[Start of section]

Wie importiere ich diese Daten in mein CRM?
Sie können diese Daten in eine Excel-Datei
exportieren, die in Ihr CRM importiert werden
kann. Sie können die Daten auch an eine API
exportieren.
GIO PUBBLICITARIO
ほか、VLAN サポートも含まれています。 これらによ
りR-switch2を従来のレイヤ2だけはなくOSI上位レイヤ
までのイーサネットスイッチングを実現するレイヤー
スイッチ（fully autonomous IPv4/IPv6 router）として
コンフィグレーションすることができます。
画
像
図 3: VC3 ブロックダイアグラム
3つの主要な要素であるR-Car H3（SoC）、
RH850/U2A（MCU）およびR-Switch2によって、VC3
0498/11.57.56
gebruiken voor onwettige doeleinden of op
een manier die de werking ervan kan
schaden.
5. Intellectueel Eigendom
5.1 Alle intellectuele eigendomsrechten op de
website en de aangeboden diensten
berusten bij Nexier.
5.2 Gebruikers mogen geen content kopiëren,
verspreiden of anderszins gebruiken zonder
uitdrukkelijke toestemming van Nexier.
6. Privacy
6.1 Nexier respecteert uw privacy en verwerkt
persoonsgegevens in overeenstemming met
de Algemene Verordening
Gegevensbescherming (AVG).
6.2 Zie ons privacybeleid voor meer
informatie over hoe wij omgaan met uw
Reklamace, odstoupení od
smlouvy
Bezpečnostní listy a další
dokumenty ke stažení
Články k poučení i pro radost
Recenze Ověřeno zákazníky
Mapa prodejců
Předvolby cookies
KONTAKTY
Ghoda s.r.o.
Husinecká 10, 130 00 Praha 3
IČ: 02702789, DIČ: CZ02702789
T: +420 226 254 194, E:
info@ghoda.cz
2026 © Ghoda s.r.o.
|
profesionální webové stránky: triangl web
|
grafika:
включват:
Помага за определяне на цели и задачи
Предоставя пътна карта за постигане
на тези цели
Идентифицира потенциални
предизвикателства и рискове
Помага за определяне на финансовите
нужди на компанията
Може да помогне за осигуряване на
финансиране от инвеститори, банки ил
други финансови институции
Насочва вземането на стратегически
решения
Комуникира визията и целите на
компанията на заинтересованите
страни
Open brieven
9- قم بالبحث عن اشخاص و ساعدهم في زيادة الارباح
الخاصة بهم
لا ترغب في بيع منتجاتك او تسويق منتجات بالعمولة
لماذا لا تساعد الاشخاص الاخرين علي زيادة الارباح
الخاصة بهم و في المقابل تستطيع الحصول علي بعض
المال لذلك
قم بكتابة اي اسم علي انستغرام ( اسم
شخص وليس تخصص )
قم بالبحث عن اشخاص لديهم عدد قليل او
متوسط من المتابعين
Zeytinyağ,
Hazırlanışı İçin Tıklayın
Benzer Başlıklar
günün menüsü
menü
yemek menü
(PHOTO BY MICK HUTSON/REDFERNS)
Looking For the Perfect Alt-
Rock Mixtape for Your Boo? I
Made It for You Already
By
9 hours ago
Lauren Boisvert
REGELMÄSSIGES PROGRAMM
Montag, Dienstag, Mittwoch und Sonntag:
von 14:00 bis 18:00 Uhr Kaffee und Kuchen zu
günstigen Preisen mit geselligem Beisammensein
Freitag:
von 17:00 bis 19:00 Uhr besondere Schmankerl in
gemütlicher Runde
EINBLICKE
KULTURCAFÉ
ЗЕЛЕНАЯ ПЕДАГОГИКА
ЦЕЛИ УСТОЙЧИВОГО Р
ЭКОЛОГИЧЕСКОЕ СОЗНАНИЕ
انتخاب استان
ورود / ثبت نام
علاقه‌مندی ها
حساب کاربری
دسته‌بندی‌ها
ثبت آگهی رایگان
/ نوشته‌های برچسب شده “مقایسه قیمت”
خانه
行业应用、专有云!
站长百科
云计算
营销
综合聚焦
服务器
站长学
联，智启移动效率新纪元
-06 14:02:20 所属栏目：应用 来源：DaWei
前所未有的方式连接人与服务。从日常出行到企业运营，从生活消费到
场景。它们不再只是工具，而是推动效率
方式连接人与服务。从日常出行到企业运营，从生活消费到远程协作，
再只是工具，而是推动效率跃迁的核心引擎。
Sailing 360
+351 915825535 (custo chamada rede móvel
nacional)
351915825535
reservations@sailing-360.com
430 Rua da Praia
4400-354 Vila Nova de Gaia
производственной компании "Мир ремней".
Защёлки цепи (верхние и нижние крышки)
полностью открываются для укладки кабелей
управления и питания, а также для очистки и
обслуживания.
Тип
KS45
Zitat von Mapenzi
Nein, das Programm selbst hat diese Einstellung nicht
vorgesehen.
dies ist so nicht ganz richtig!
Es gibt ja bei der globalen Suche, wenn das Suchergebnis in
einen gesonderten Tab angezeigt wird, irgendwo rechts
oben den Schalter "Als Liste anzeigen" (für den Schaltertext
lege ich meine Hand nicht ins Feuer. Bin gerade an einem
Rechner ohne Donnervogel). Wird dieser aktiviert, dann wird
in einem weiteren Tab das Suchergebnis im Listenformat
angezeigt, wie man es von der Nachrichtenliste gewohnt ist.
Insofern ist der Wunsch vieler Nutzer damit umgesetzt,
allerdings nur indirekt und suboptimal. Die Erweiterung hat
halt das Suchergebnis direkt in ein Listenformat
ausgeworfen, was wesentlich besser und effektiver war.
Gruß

[End of section]

▶ **Required action**: Change "Excel-Datei" to "CSV-Datei" in the lines starting with the first line and going on through the line with "6.1 Nexier respecteert uw privacy en verwerkt". Give those lines again with nothing else altered.

▶ **Finished task**:
Wie importiere ich diese Daten in mein CRM?
Sie können diese Daten in eine CSV-Datei
exportieren, die in Ihr CRM importiert werden
kann. Sie können die Daten auch an eine API
exportieren.
GIO PUBBLICITARIO
ほか、VLAN サポートも含まれています。 これらによ
りR-switch2を従来のレイヤ2だけはなくOSI上位レイヤ
までのイーサネットスイッチングを実現するレイヤー
スイッチ（fully autonomous IPv4/IPv6 router）として
コンフィグレーションすることができます。
画
像
図 3: VC3 ブロックダイアグラム
3つの主要な要素であるR-Car H3（SoC）、
RH850/U2A（MCU）およびR-Switch2によって、VC3
0498/11.57.56
gebruiken voor onwettige doeleinden of op
een manier die de werking ervan kan
schaden.
5. Intellectueel Eigendom
5.1 Alle intellectuele eigendomsrechten op de
website en de aangeboden diensten
berusten bij Nexier.
5.2 Gebruikers mogen geen content kopiëren,
verspreiden of anderszins gebruiken zonder
uitdrukkelijke toestemming van Nexier.
6. Privacy
6.1 Nexier respecteert uw privacy en verwerkt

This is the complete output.